▸ **Selection**:
▶

Xiaoli Feidao Series
- Duoqing Jianke Wuqing Jian (1968); Biancheng Langzi (1972); Jiuyue Yingfei (1973); Tianya Mingyue Dao (1974); Feidao, Youjian Feidao (1981);
- Author: Gu Long
- Original title: 小李飛刀系列
- Country: Taiwan; Hong Kong;
- Language: Chinese
- Genre: Wuxia
- Publisher: Knightly World; Wuxia Chunqiu; Nan Qi Publishing House; China Times; United Daily News;
- Published: 1968–1981
- Media type: Print

= Xiaoli Feidao =

1968–1981 novel series by Gu Long

The Xiaoli Feidao series, literally Little Li Flying Dagger Series, is a series of five wuxia novels by Gu Long. First published between 1968 and 1981, the five novels have since been adapted into seven films and 18 television series as of 2020. The series is named after the weapon and dagger-throwing technique used by Li Xunhuan, the protagonist of the first novel, and his successors. In the novels, the dagger is forged from ordinary steel and its blade measures three cun and seven fen (≈ 13.7 centimetres).

◀

▸ **Information supplied**:
▶

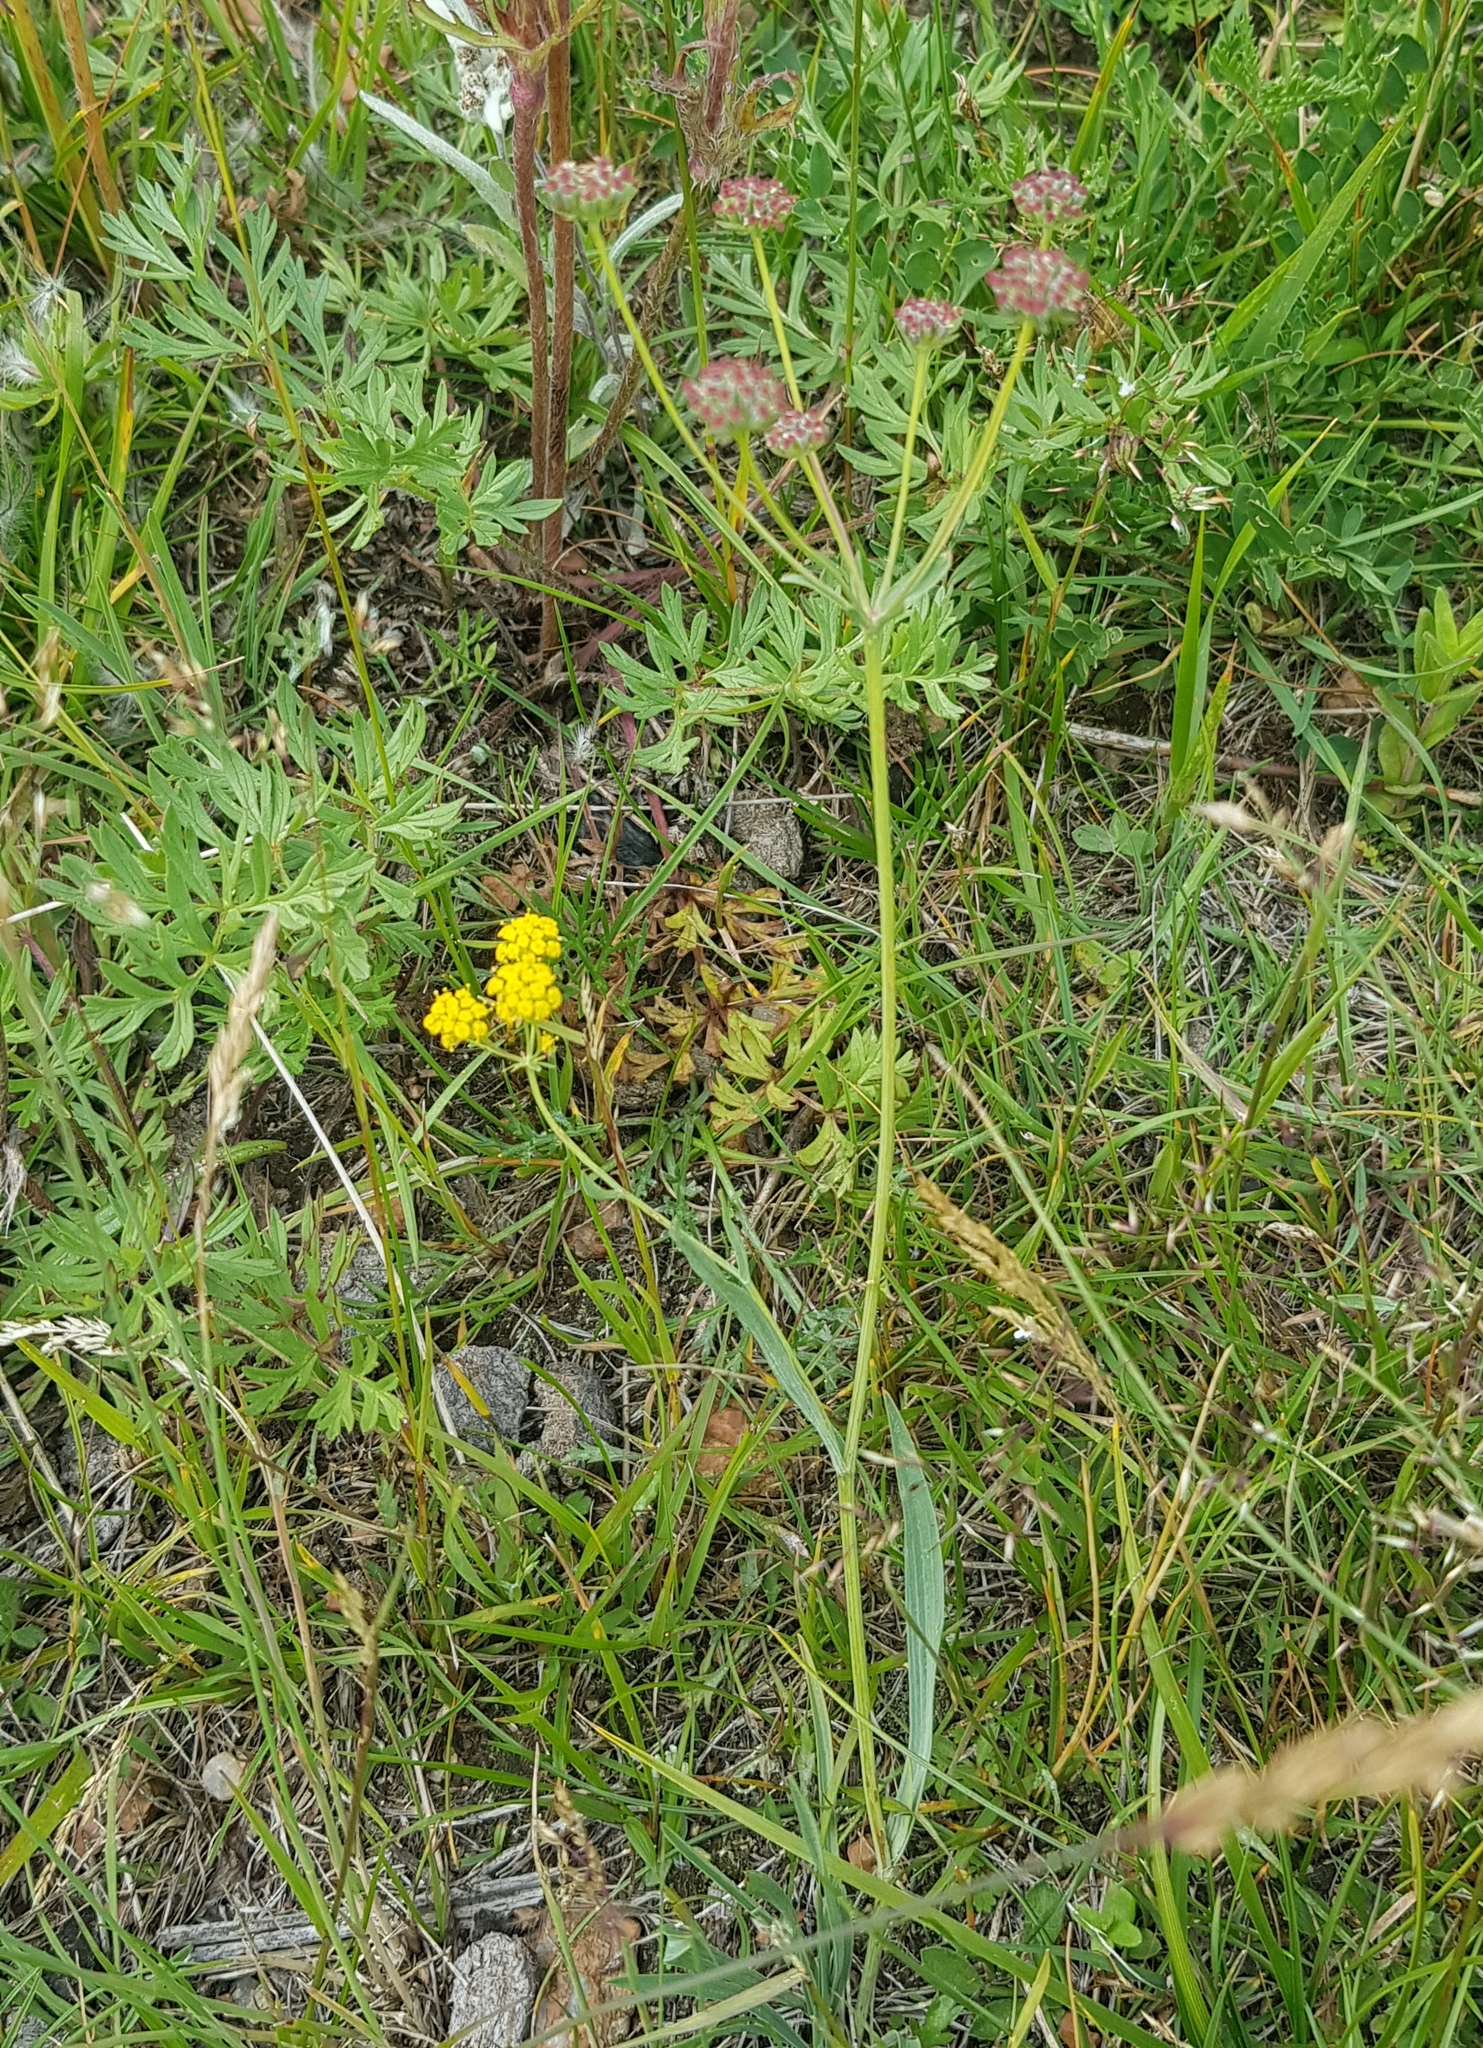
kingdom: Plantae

◀

▸ **Your goal**:
Answer these from the Xiaoli Feidao text above:
(a) What genre does it list for the series?
(b) How many television series had been adapted from the novels as of 2020?
(c) Who is the protagonist of the first novel?

▸ **Response to this exercise**:
(a) Wuxia
(b) 18
(c) Li Xunhuan